I am in denial about being a perfectionist. The first time someone pointed it out, I was shocked – I’m not a particularly neat person (let’s go with “creatively messy”), I’m pretty low-key about many things in life — how could I be a perfectionist? Now, years later, I have to admit that I am, definitely, a perfectionist. Sometimes it serves me well – I have excellent attention to detail, I am willing to put the hours and hard work into a project to make it fit my artistic vision – and sometimes it is a real problem.
For the past several weeks I’ve been working on the labels in the above photo. It’s a technique using coarse embossing powder to create a translucent shell over an image. In the past I’ve used it to make a translucent disk and, at the beginning of this project, I tried to do that same process. I had all kinds of technical problems, finding a frame large enough (in the past I’d used metal washers), warping during melting, warping during cooling and, once I thought I’d solved those problems, I’d find out my sample pieces were the flukes and I really hadn’t solved the problems at all! To compound the issue, when I attached them to book covers, I realized I didn’t want them translucent after all – the adhesive (and any bubbles) showed right through.
Piles of ruined supplies later, I was so frustrated, I stopped working on my books. I kept missing one self-imposed deadline after another but couldn’t get myself back on track. I also couldn’t let go of that artistic vision that said these books need this kind of label. Sigh.
During this period of paralysis brought on by my own perfectionism, I went to the Maker Faire. If you’ve ever been, you’ll know it’s wonderfully overwhelming with a mixture of creativity that reminds me of a G-rated Burning Man. If you’ve never been, I highly recommend going at least once. They have them all around the country. But I am getting off topic as usual. Squirrel?
Back to the paralysis and piles of ruined materials. During the Maker Faire I had the opportunity to hear Fritz Grobe and Stephen Voltz of EepyBird.com speak. It was a fun and interesting presentation (you can have way too much fun wandering around their website) and, most importantly, they said something that will forever change the way I approach my artistic paralysis. “Turn it 90 degrees.”
Part of their process is to play with materials and, after hours of trying to get sticky notes to act like a slinky with no luck, they had the idea of turning the pad 90 degrees. That simple change (which took them hours to think of) made everything fall into place.

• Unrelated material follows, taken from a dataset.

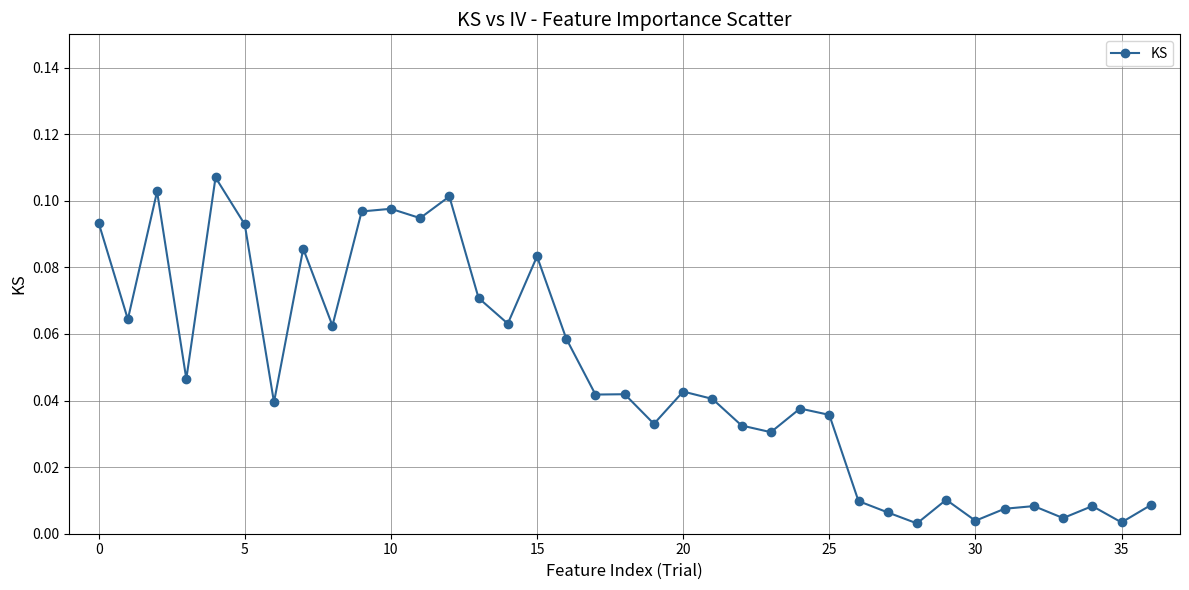

What is the sum of all values?

1.8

The next day, as I was sitting at the table looking at those labels, I remembered what they said, “Turn it 90 degrees.” Now in my case, turning the labels made no difference, but rethinking them from the ground up sure did. Rather than layering clear material with thin paper and more clear material, I printed on Rives BFK and used the heavy paper as a base with clear material on top. In that one change I solved all of my problems. The labels no longer warp, the adhesive no longer shows through and the paper backing allows for a better bond with the book cloth. Eureka!
Somehow solving that label problem unlocked my ability to solve the other technical problems I’d been having with other materials in these art pieces. Everything has fallen into place and I’m happy to say that I’ve finished almost all of the books I’ve been working on (that I’ve been stuck on, really). I’ll begin introducing them next week.
Thank you Mr. Grobe and Mr. Voltz. I now have a sign in my studio that says “Turn it 90 degrees.” I’m hoping in future moments of perfectionist paralysis that sign will spur my brain to creative mobility.